Mit dieser abstrusen Form des Feminismus muss daher endlich Schluss sein!
Jeder Mensch hat einen Anspruch auf den Schutz seiner Individualität und den Schutz vor Benachteiligungen. Statt eines einseitigen und intoleranten Feminismus brauchen wir daher eine echte Gleichstellung, bei der zum einen geschlechtsabhängige Benachteiligungen aller Menschen anerkannt werden und bei der zum anderem jeder und jedem selbst die Entscheidung darüber überlassen wird, nach welchen individuellen, persönlichen Vorstellungen er oder sie leben will. Gerade von jungen Feministinnen, die aus meiner Sicht viel eher Gleichstellungsaktivistinnen sind, würde ich mir daher wünschen, dass diese sich klar von dem radikalen Feminismus distanzieren, der besonders bei den Feministinnen im fortgeschritten Alter, also jenen Überbleibseln aus einer längst vergangen Zeit, noch immer vorhanden ist.
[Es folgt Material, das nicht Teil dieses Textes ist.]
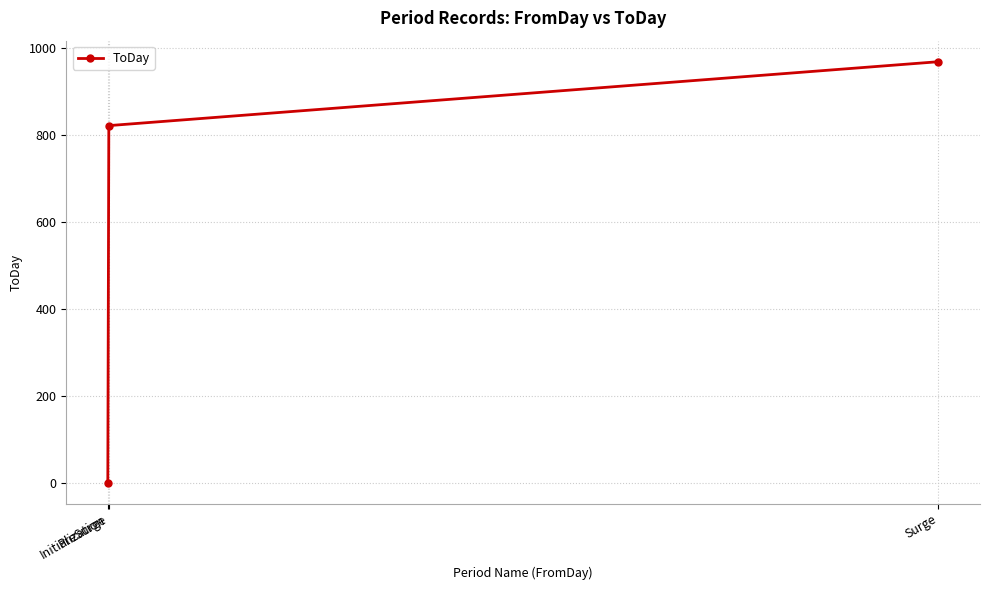

Count the values in the range 0 to 968.

3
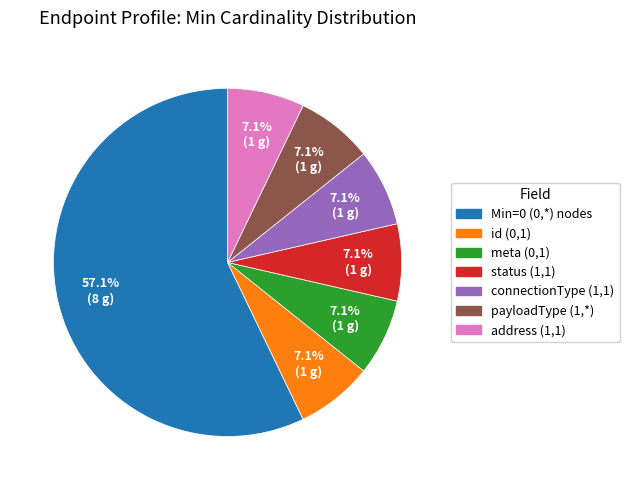

What portion of the pie excludes status (1,1)?

92.9%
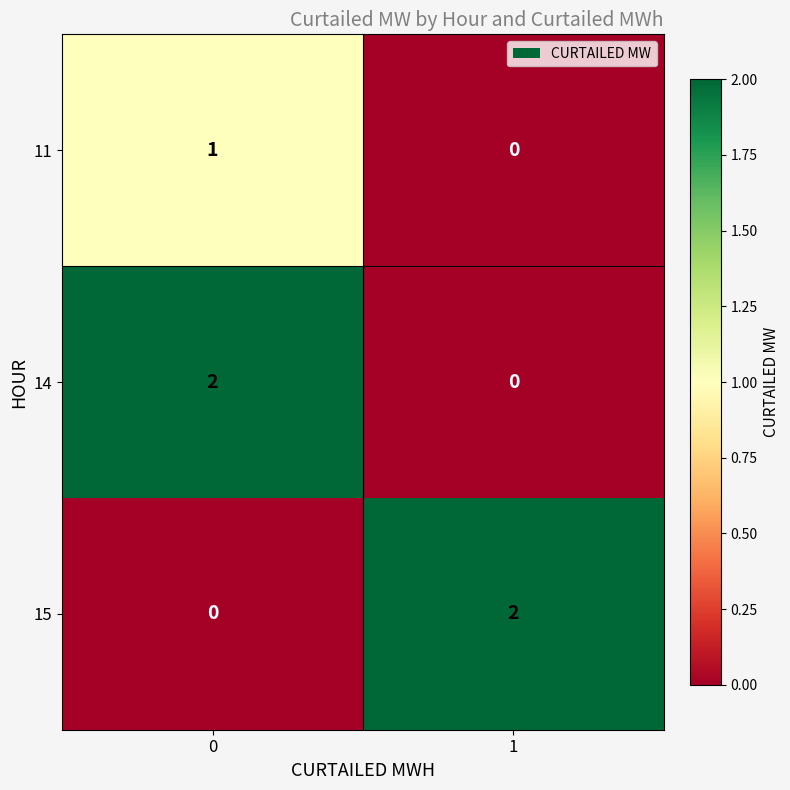

List the labels in order of 15 value, largest first.

1, 0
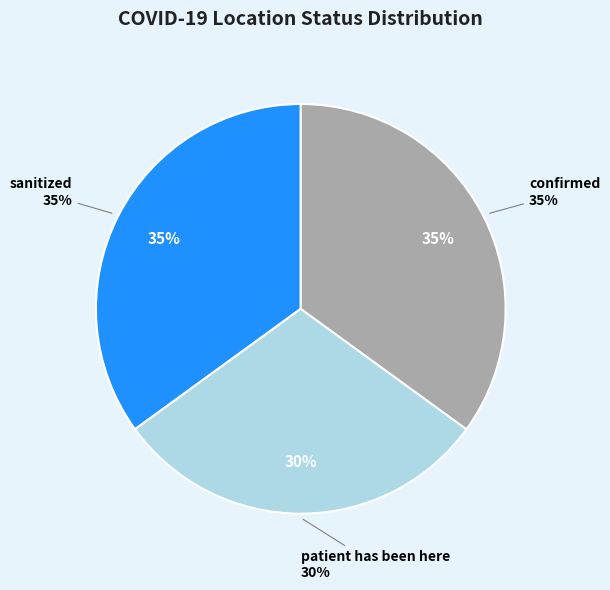

True or false: patient_has_been_here accounts for 30% of the total.

True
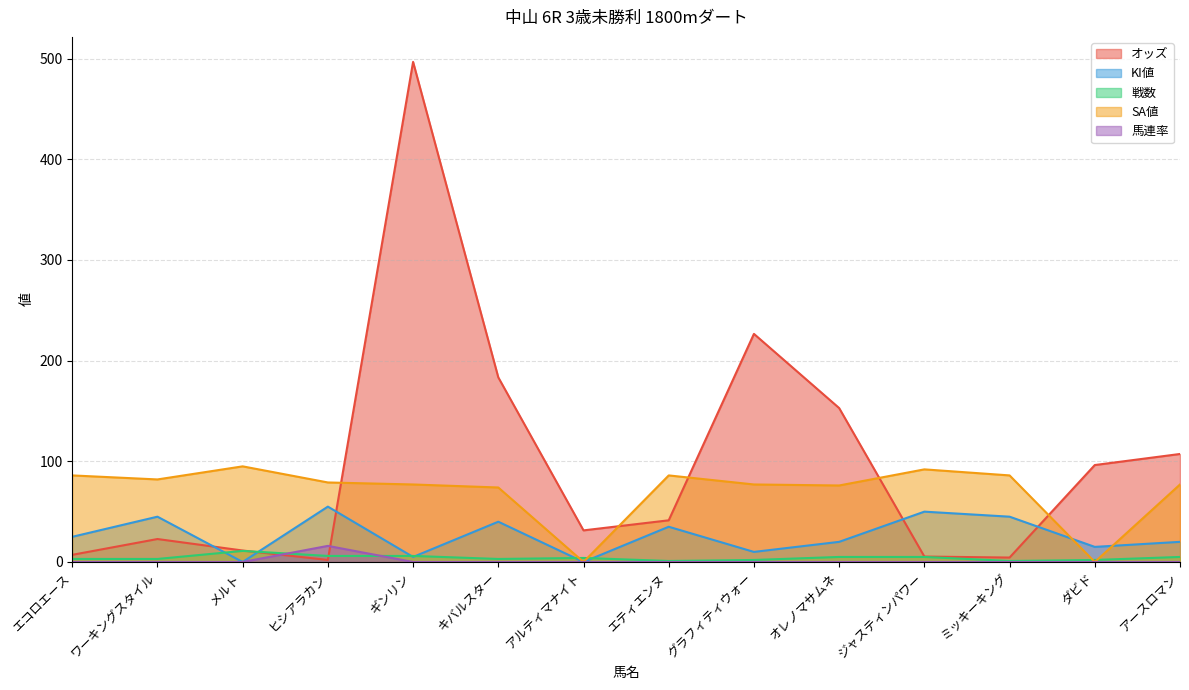

The KI値 series shows 20.0 at アースロマン. True or false?

True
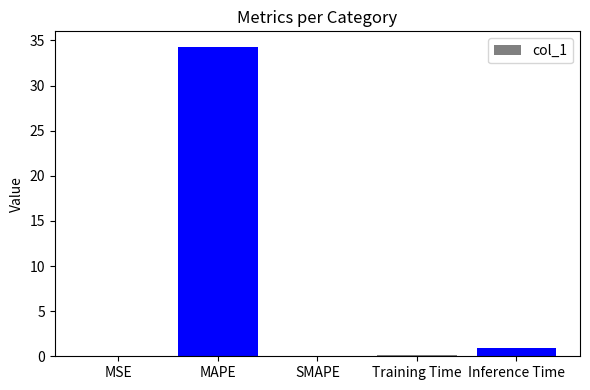

What is the greatest value displayed?

34.3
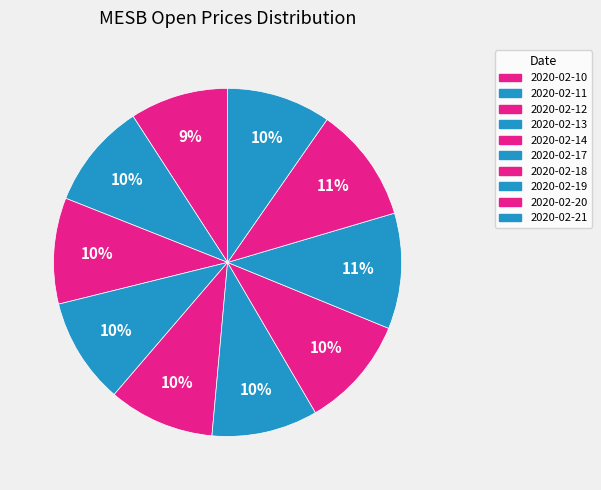

How many segments does this pie chart have?

10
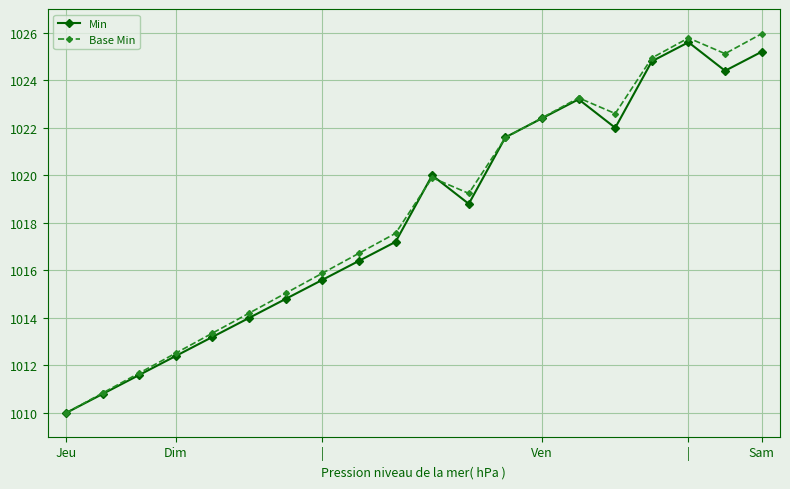

What is the highest value of the Min series?

1025.6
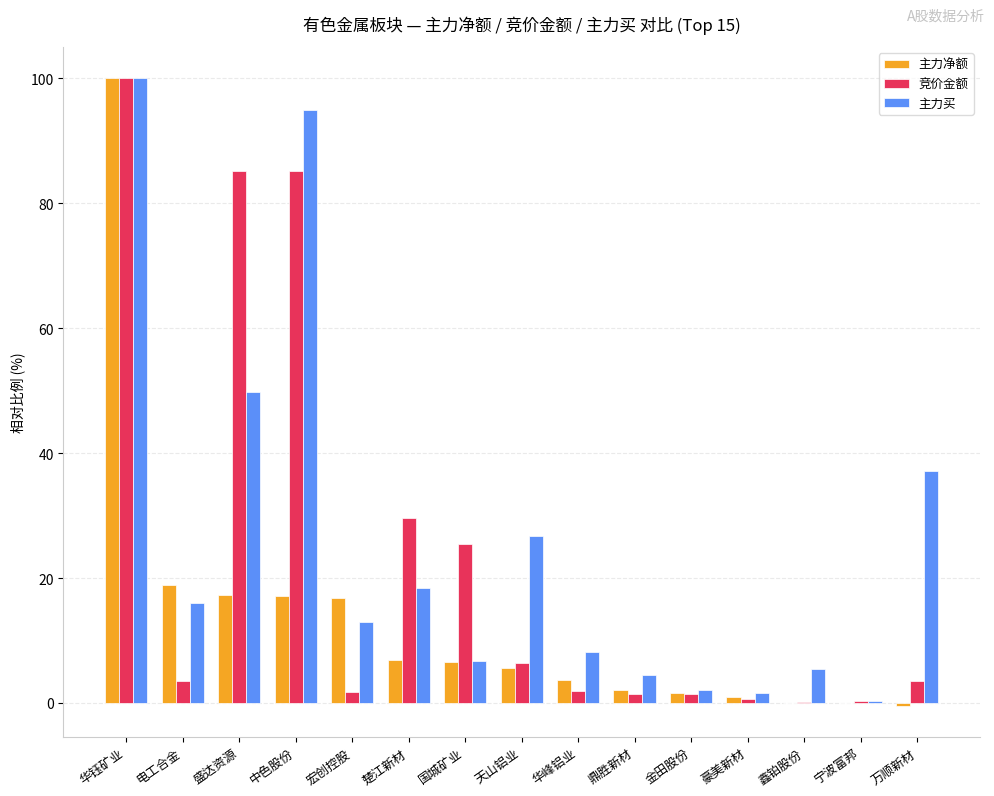

What is the highest value of the 竞价金额 series?

100.0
Was wir brauchen ist Gleichstellungsaktivismus!
Zwar sind heute in Deutschland vor dem Gesetz Frauen und Männer gleichberechtigt, dennoch gibt es noch zahlreiche Benachteiligungen, die es zu beseitigen gilt. Allerdings kann, anders als vor 40 Jahren, mittlerweile eine Gleichstellung eben nicht mehr einfach durch das Aufheben diskriminierender Gesetze erreicht werden. Was meines Erachtens daher notwendig ist, um Gleichstellung in Deutschland weiter voranzutreiben, ist eine Auseinandersetzung mit der Frage, wie wir in Zukunft strukturelle Benachteiligungen beseitigen, ohne dabei das Recht auf Selbstbestimmung zu sehr zu verletzen und ohne neue und unverhältnismäßige Diskriminierungen für das jeweils andere Geschlecht zu verursachen.
Aus meiner Sicht brauchen wir deshalb einen Gleichstellungsaktivismus, der sich, anders als der Feminismus, nicht in der einseitigen Betrachtung der Benachteiligungen eines Geschlechts erschöpft, sondern stets eine ganzheitliche Betrachtung vornimmt. Dies erscheint mir vor allem deshalb so notwendig, weil meines Erachtens nur eine solche ganzheitliche Sichtweise erlaubt, zwischen verschiedenen Seiten abzuwägen und die Frage nach der Verhältnismäßigkeit von Gegenmaßnahmen (z.B. beim Kopftuchverbot oder bei Fragen von Quoten) zu beantworten.